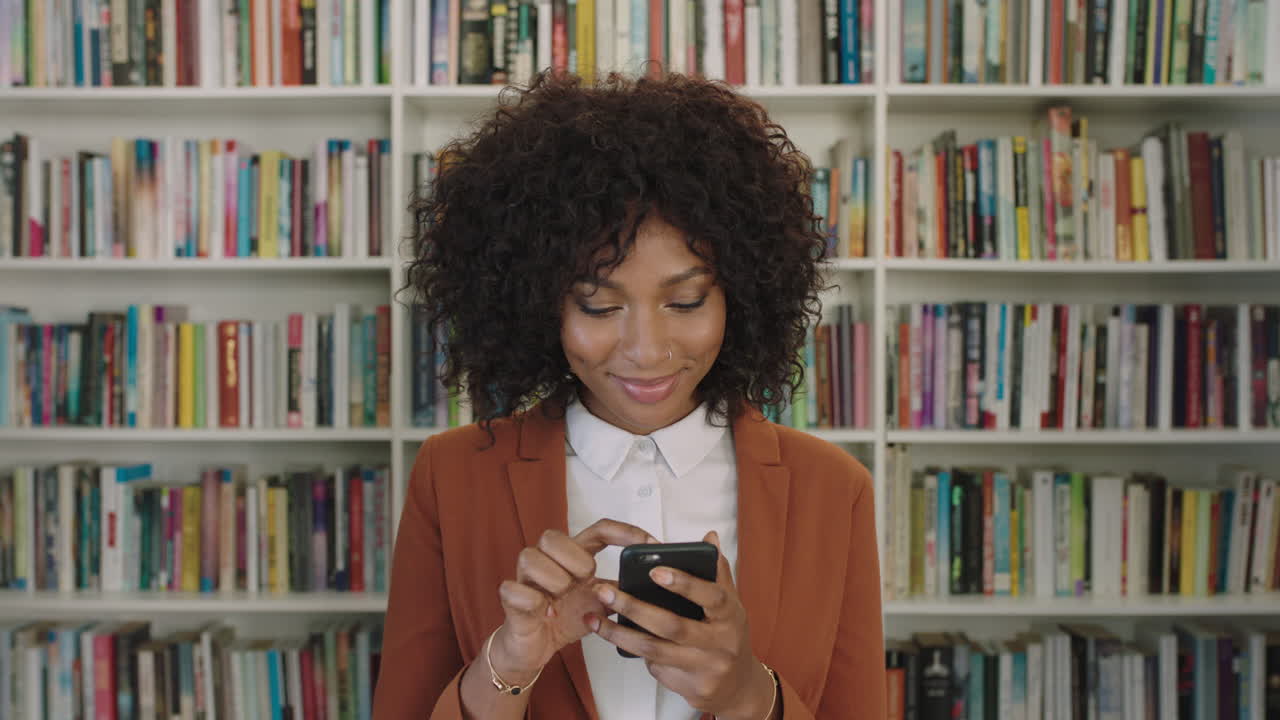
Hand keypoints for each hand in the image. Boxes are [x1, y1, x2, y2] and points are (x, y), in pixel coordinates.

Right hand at [491, 518, 657, 683]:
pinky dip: (535, 602)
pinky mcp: (511, 597)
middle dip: (575, 559)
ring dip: (554, 579)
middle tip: (584, 581)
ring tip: (561, 599)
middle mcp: (547, 561)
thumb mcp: (600, 606)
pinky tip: (547, 614)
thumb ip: (620, 592)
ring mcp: (526, 578)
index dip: (624, 532)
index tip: (650, 544)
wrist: (534, 649)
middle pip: (554, 536)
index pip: (599, 530)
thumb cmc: (565, 619)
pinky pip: (514, 589)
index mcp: (573, 558)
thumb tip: (650, 585)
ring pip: (531, 556)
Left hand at [586, 531, 774, 719]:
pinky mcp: (692, 689)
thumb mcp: (729, 603)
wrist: (738, 685)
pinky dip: (637, 653)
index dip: (684, 583)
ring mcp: (707, 668)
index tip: (654, 571)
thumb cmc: (727, 634)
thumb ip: (716, 571)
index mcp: (731, 614)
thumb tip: (708, 537)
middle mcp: (722, 643)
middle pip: (673, 626)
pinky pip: (656, 668)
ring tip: (594, 619)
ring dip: (620, 634)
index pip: (711, 596)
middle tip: (604, 591)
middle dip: (634, 608)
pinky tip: (621, 640)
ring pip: (655, 651)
* * * * * * * * *
WHAT IS NEEDED: Check the entries above for the word "middle" and copy every line where it turns up.

EXERCISE RESULT:
middle dip: (575, 559)
middle tip: (584, 581)
middle mcp: (547, 561)
middle pip: (554, 536)
middle mcp: (722, 643)
middle pip: (673, 626)
middle tip: (604, 591)
middle dip: (634, 608)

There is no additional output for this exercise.